The people here know what the land is like. All my life I've watched 'bright' government types with degrees and environmental education come in and decide how to do things, ignoring the advice of the locals, and down the line a dozen years watch it cost taxpayers millions (upwards of $30 mn in one case) before government critters realized it should have been done the way the locals already knew. Highways, bridges, dredging... it doesn't matter, the government screws it up and the locals pay -- like the recent two-year battle with FEMA and their expensive scientists doing a new flood-plain determination, which had places in a twenty-year flood zone that haven't had a flood in the memory even of the local tribes, and then millions of dollars in legal expenses to get it challenged and finally double--checked, only to find that those scientists never put a foot on the ground checking actual flood data! and that after assuring everyone that their figures were without error, learning half of it rested on a calibration error that had one side of a river flowing a meter higher than the other! That process cost millions, and in the end it came down to doing what the locals said in the first place: send engineers around with the landowners to look at past flood evidence, and go from there. After nearly ten million dollars wasted, they wised up and got it right.
Oh -- trees: farmers here would like to put in more trees. Thanks to regulations, they're not allowed to. That kind of idiocy is why one farmer decided he was just going to blow the dikes on his pasture and move (neighbors pointed out he'd better dike their fields first, because they weren't moving... which changed his mind).

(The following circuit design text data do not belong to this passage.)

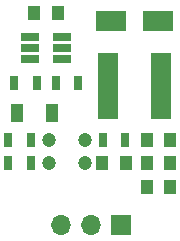
<source format=gts>
%TF.GenerationSoftware,KiCad,Pcbnew,(5.1.7)-1*%
%TF.CreationDate,2022-01-04T16:45:12+01:00*%
%TF.ProjectId,psu-module-positive,7073752d-6d6f-4647-956c-652d706f7369,rev?*%
%TF.SameCoordinates,Original*%
%TF.FileFunction,Soldermask,Top*%
%TF.FilePolarity,Negative*%
%FSLAX46Y46*%
G04 Gerber Fmt 4.6, Leading zero omitted, Abs format (unit mm)*
G04 Created by KiCad (PCBNEW (5.1.7)-1) date 2022-01-04 16:45:12*
%MOMM*%
%LPD*%
G01*
G04 APERTURE LIST*
%ADD10R,0.700000X1.300000*%
%ADD11C,1.200000*%
%ADD12R,1.000000X1.250000*%
%ADD13R,1.700000X1.700000*%
%ADD14O,1.700000X1.700000*%
%ADD15R,2.500000X1.800000*%
%ADD16R,1.000000X1.600000*%
%ADD17R,1.560000X0.650000*%
%ADD18R,1.700000X5.700000*%
G04 APERTURE END LIST*
D10*
X17950000Y-13750000D03*
X16050000Y-13750000D03*
X21450000Y-13750000D03*
X19550000Y-13750000D03*
D11*
X22000000Y-20500000D03*
X19000000Y-20500000D03*
X22000000Y-18500000D03*
X19000000Y-18500000D03*
D12*
X25500000Y-20500000D03*
X23500000Y-20500000D03*
D10*
X25450000Y-18500000D03*
X23550000Y-18500000D03*
X17450000Y-18500000D03*
X15550000Y-18500000D03*
X17450000Y-20500000D03*
X15550000Y-20500000D03*
D12*
X27250000Y-22500000D03*
X29250000Y-22500000D03*
X27250000Y-20500000D03*
X29250000Y-20500000D03*
D13*
X25040000Y-25750000D03*
D14*
X22500000Y-25750000D03*
X19960000Y-25750000D03*
D15*
X28250000Y-8500000D03*
X24250000Y-8500000D03*
D12*
X27250000Y-18500000D03*
X29250000Y-18500000D03*
X19750000Y-7750000D03*
X17750000Y-7750000D03*
D16*
X16250000Y-16250000D03*
X19250000Y-16250000D03*
D17*
X17400000Y-9800000D03*
X17400000Y-10750000D03*
X17400000Y-11700000D03*
X20100000Y-11700000D03*
X20100000Y-9800000D03*
X20100000Y-10750000D03*
D18*
X24000000Y-14000000D03*
X28500000Y-14000000D03*
M02*

</source>
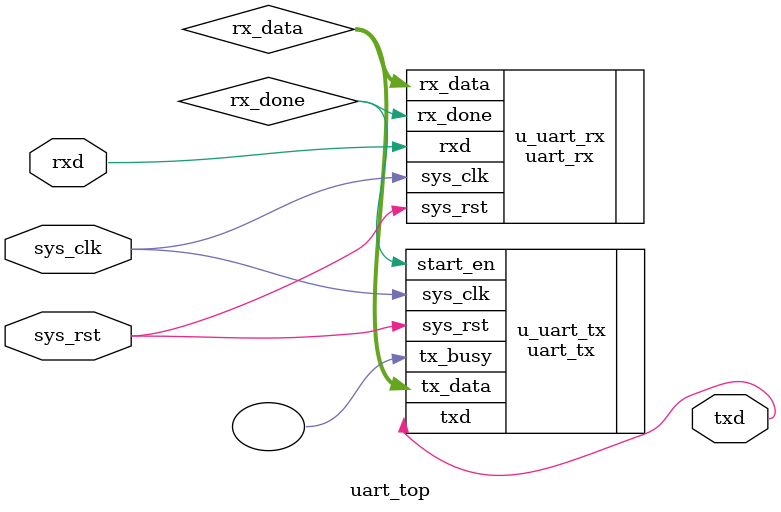
<source format=v>
module uart_top(
    input wire sys_clk,  // U18
    input wire sys_rst,  //J15
    input wire rxd,
    output wire txd
);

parameter CLK_FREQ = 5000_0000;
parameter BPS = 115200;

wire rx_done;
wire [7:0] rx_data;
uart_rx #(
    .CLK_FREQ(CLK_FREQ),
    .BPS(BPS)
)u_uart_rx(
    .sys_clk(sys_clk),
    .sys_rst(sys_rst),
    .rxd(rxd),
    .rx_done(rx_done),
    .rx_data(rx_data)
);

uart_tx #(
    .CLK_FREQ(CLK_FREQ),
    .BPS(BPS) 
)u_uart_tx(
    .sys_clk(sys_clk),
    .sys_rst(sys_rst),
    .start_en(rx_done),
    .tx_data(rx_data),
    .txd(txd),
    .tx_busy()
);




endmodule
</source>
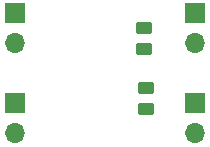
<source format=gbr>
%TF.GenerationSoftware,KiCad,Pcbnew,6.0.7-f9a2dced07~116~ubuntu20.04.1*%
%TF.CreationDate,2022-10-31T14:47:35+01:00*%
%TF.ProjectId,sht40_board,73687434-305f-4626-9f61-72642e6b6963,rev?*%
%TF.SameCoordinates,Original*%
%TF.FileFunction,Soldermask,Bot*%
%TF.FilePolarity,Negative*%
%FSLAX46Y46*%
G04 Gerber Fmt 4.6, Leading zero omitted, Abs format (unit mm)*
G04 Created by KiCad (PCBNEW 6.0.7-f9a2dced07~116~ubuntu20.04.1) date 2022-10-31 14:47:35*
%MOMM*%
%LPD*%
G01*
G04 APERTURE LIST*
G04 Aperture macros list*
%AMRoundRect*
0 Rectangle with rounded corners*
0 $1 Rounding radius*
0 $2 $3 $4 $5 $6 $7 $8 $9 X,Y pos of 4 corners*
0 Add a 4 corners polygon primitive as box body*
4,1,4,$2,$3,$4,$5,$6,$7,$8,$9,$2,$3,0*
0 Add four circle primitives for the rounded corners*
1,1,$1+$1,$2,$3*
1,1,$1+$1,$4,$5*
1,1,$1+$1,$6,$7*
1,1,$1+$1,$8,$9*
0 Add four rect primitives between the rounded corners*
20,1,$1+$1,$2,$3,$4,$5,0*
20,1,$1+$1,$4,$5,$6,$7,0*
20,1,$1+$1,$6,$7,$8,$9,0*
20,1,$1+$1,$8,$9,$2,$3,0*%
G04 Aperture macros list end*
%ADD10R,1.700000X1.700000*%
%ADD11O,1.700000X1.700000*%
%ADD12RoundRect,0.250000X-0.450000X0.262500X-0.450000X-0.262500X0.450000X-0.262500X0.450000X0.262500X0*%
%ADD13RoundRect,0.250000X0.450000X-0.262500X0.450000X0.262500X-0.450000X0.262500X-0.450000X-0.262500X0*%
G04 APERTURE END LIST*
D10*
%TO.C,J4*%
X137160000Y-73660000D03*
D11*
X137160000Y-76200000D03*
%TD*%
D12*
%TO.C,R2*%
X148082000Y-67263000D03*
X148082000Y-69088000D03*
%TD*%
D13*
%TO.C,R1*%
X148209000Y-74168000D03*
X148209000Y-72343000D03*
%TD*%
D10*
%TO.C,J1*%
X152400000Y-66040000D03*
D11*
X152400000Y-68580000D03*
%TD*%
D10*
%TO.C,J3*%
X137160000Y-66040000D03*
D11*
X137160000Y-68580000D03*
%TD*%
D10*
%TO.C,J2*%
X152400000Y-73660000D03*
D11*
X152400000Y-76200000D03*
%TD*%
M02*

</source>
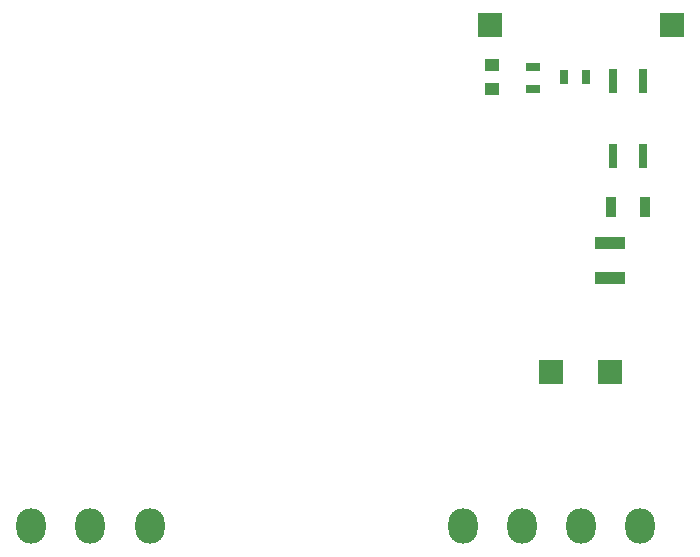
<source format=gbr>
G04 #@! TF.FileFunction,Soldermask,Bot*
%FSLAX46Y46*%
G04 Gerber Fmt 4.6, Leading zero omitted, Abs format (unit mm)*
G04 Created by KiCad (PCBNEW 4.0.7-e2-6376~58~ubuntu16.04.1) date Sun Mar  4 02:40:10 2018*
%MOMM*%
%LPD*%
G01*
G04 APERTURE LIST*
%ADD10C,0.100000*%
%ADD11O,2.500000X3.000000*%
%ADD12R,2.000000X2.000000*%
%ADD13R,0.700000X1.300000*%
%ADD14R,1.300000X0.700000*%
%ADD15R,0.640000X2.000000*%
%ADD16R,2.500000X1.000000*%
%ADD17R,1.250000X1.000000*%
%ADD18R,0.900000X1.700000*%
G04 APERTURE END LIST*
D10*
D11*
X129500000Y-136000000D03*
X134500000Y-136000000D03*
X83000000Y-136000000D03*
X88000000Y-136000000D03*
X93000000Y-136000000D03*
D12*
X127000000Y-123000000D03*
X132000000Y-123000000D03*
X121800000Y-93600000D03*
X137200000Y-93600000D03*
D13*
X129950000Y-98000000D03*
X128050000Y-98000000D03*
D14*
X125500000Y-99000000D03*
X125500000Y-97100000D03*
D11*
X119500000Y-136000000D03*
X124500000Y-136000000D03*
D15*
X134770000Y-104650000D03*
X132230000Y-104650000D03*
X132230000Y-98350000D03*
X134770000Y-98350000D03*
D16*
X132000000Y-112000000D03*
X132000000Y-115000000D03*
D17*
X122000000Y-97000000D03*
X122000000Y-99000000D03*
D18*
X134950000Y-109000000D03*
X132050000Y-109000000D03*
M02*

</source>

And as for number of animals, the locals are a generation ahead of the government on that -- when the Dept. of Agr. came out with their latest critters per acre figures, everyone laughed, and the farmers co-ops got together to write letters telling the government to wise up and not allow so many animals per unit area, that they were doing it wrong by trying to calculate defecation and runoff, ground compression from hooves, and such, when they should have been asking the question of what population density provides for optimal health for the herd. The second answer is substantially lower than the guesstimates the government had.